Supplementation of NAC and glycine (GlyNAC) has been proposed as an alternative strategy to NAC administration [110,111]. This idea stems from the observation that GSH concentration in the blood of the elderly is low compared to younger control subjects. The same authors found that two of the three amino acids that make up GSH, glycine, and cysteine were significantly lower compared to younger subjects and that this could be responsible for GSH deficiency. The simultaneous administration of glycine and NAC at a fixed dose (1.33 mol/kg/day and 0.81 mmol/kg/day, respectively) over a 24-week period to elderly subjects was able to correct GSH depletion in red blood cells and reduce some hematological markers of oxidative stress such as F2-isoprostanes. A summary of the observed effects of this supplement on age-related defects and the profile of tolerability and safety is provided in a recent report by Sekhar [112].

6.3.2. N-Acetylcysteine Ethyl Ester (NACET)

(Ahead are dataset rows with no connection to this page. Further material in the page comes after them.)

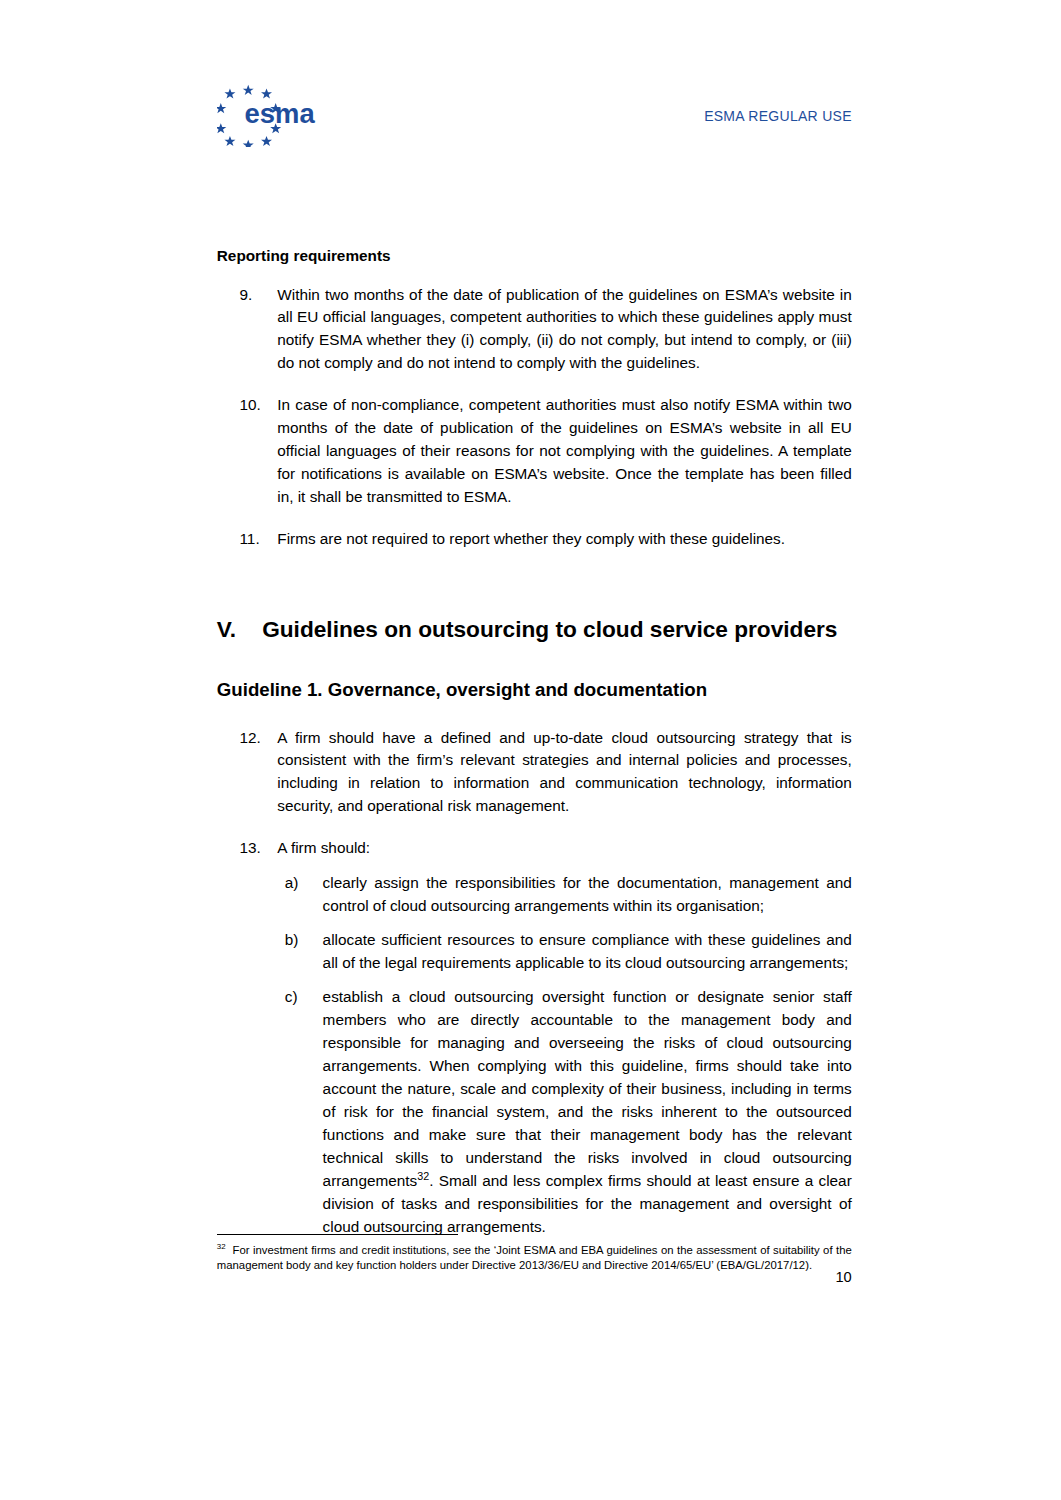esma
ESMA REGULAR USE
Reporting requirements
Within two months of the date of publication of the guidelines on ESMA’s website in all EU official languages, competent authorities to which these guidelines apply must notify ESMA whether they (i) comply, (ii) do not comply, but intend to comply, or (iii) do not comply and do not intend to comply with the guidelines.
In case of non-compliance, competent authorities must also notify ESMA within two months of the date of publication of the guidelines on ESMA’s website in all EU official languages of their reasons for not complying with the guidelines. A template for notifications is available on ESMA’s website. Once the template has been filled in, it shall be transmitted to ESMA.
Firms are not required to report whether they comply with these guidelines.
V. Guidelines on outsourcing to cloud service providers
Guideline 1. Governance, oversight and documentation
A firm should have a defined and up-to-date cloud outsourcing strategy that is consistent with the firm’s relevant strategies and internal policies and processes, including in relation to information and communication technology, information security, and operational risk management.
A firm should:
clearly assign the responsibilities for the documentation, management and control of cloud outsourcing arrangements within its organisation;
allocate sufficient resources to ensure compliance with these guidelines and all of the legal requirements applicable to its cloud outsourcing arrangements;
establish a cloud outsourcing oversight function or designate senior staff members who are directly accountable to the management body and responsible for managing and overseeing the risks of cloud outsourcing arrangements. When complying with this guideline, firms should take into account the nature, scale and complexity of their business, including in terms of risk for the financial system, and the risks inherent to the outsourced functions and make sure that their management body has the relevant technical skills to understand the risks involved in cloud outsourcing arrangements32. Small and less complex firms should at least ensure a clear division of tasks and responsibilities for the management and oversight of cloud outsourcing arrangements.
32 For investment firms and credit institutions, see the ‘Joint ESMA and EBA guidelines on the assessment of suitability of the management body and key function holders under Directive 2013/36/EU and Directive 2014/65/EU’ (EBA/GL/2017/12).
10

As an alternative to NAC and with the aim of improving its pharmacokinetic properties, we developed and studied NACET. This molecule was found to cross the plasma membrane much better than NAC with a higher hydrophobicity (logD = −5.4 for NAC and 0.85 for NACET) [80]. NACET was also characterized by a 10-fold bioavailability compared to NAC. Taken orally, it is rapidly absorbed by the GI tract and enters cells as a lipophilic substance. In the cell, it is de-esterified to the more hydrophilic NAC, which, in turn, is trapped in the cell and slowly converted to cysteine, acting as a cysteine pro-drug. After IV bolus administration to rats, the greatest amount of NACET was found in the cells of various tissues, including the brain, mainly as NAC and Cys. Similarly, the chronic treatment of rats with equivalent doses of NAC or NACET showed that only NACET was able to significantly increase the GSH content of most tissues studied, including the brain [80]. Due to these properties, NACET is much more effective than NAC as a GSH enhancer. Comparative in vitro experiments in which HUVEC were treated with pharmacological concentrations of different GSH boosters (NAC, GSH monoethyl ester, oxothiazolidine-4-carboxylic acid) showed that only NACET was able to significantly influence intracellular GSH [84]. A similar effect was obtained with other cells, i.e., cells of the retinal pigment epithelium (ARPE-19 cells). In the same study, rats were orally administered 50 mg/kg NAC or NACET, and the GSH concentration in the eyes was measured. GSH levels were significantly increased by NACET treatment, with a peak 4 h after drug administration. In contrast to NACET, NAC had no significant effect on GSH concentration [75]. These data indicate that NACET is a promising alternative to other drugs for increasing intracellular GSH concentration, thanks to its best pharmacokinetic properties. It is desirable that NACET continues its preclinical characterization and hopefully can be tested in clinical trials in the future to confirm these positive properties.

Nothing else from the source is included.